Conveying that story to modern readers is Human Events Editor-at Large
Allan H. Ryskind’s
Hollywood
Traitors: Blacklisted Screenwriters – Agents of Stalin, Allies of
Hitler (Regnery
History, $29.99), a powerful indictment of such Communist Party
loyalists as the "Hollywood Ten," individuals that popular history (and
such films as Woody Allen's "The Front," Jim Carrey's "The Majestic,"
and the documentary "Trumbo") now paint as heroes.
[...]
Of 1943’s "Mission to Moscow," Ryskind notes, “No more pro-Soviet film
has ever been produced or promoted by a major Hollywood studio—or
possibly even by a Soviet studio.”
Ryskind, son of former Hollywood screenwriter Morrie Ryskind, might be
on to something.
The film features not only a defense of the indefensible Moscow Show
Trials of the late 1930s, but also such deathless dialog as this from
FDR’s Soviet Ambassador Joseph E. Davies (portrayed by Walter Huston):
"I am amazed at the boldness and imagination behind such a vast
industrial development. I can think of no other period in history where
so much has been done in so short a time."
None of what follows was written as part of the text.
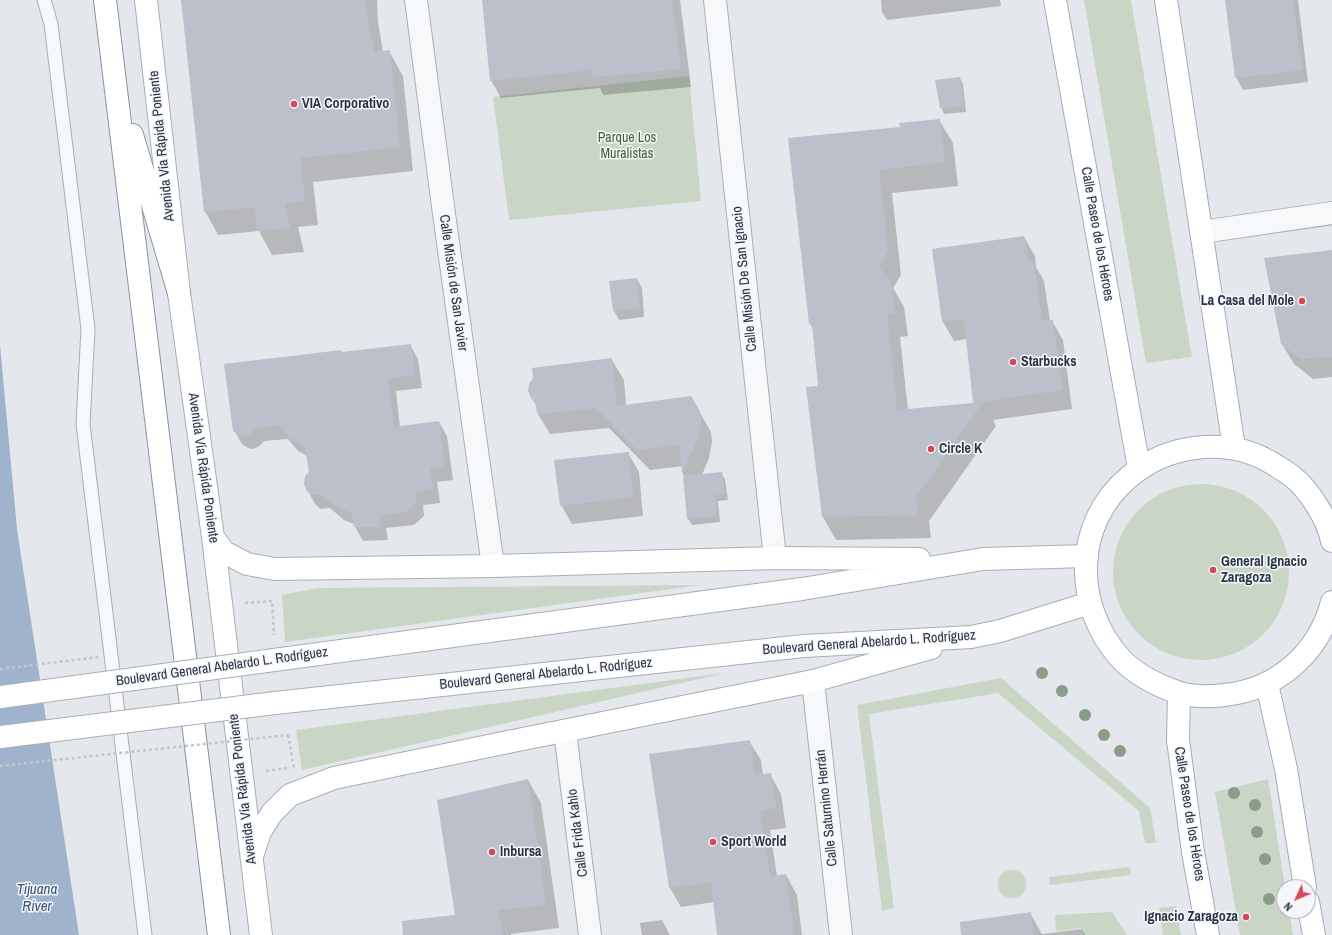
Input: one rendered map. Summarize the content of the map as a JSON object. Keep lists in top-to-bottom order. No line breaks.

To Stalin, Davies/Huston even gushes, "I’ve been deeply impressed by
what I’ve seen, your
industrial plants, the development of your natural resources, and the
work being done to improve living conditions everywhere in your
country. I believe history will record you as a great builder for the
benefit of mankind."
The going was truly good for Hollywood's Communist Party screenwriters.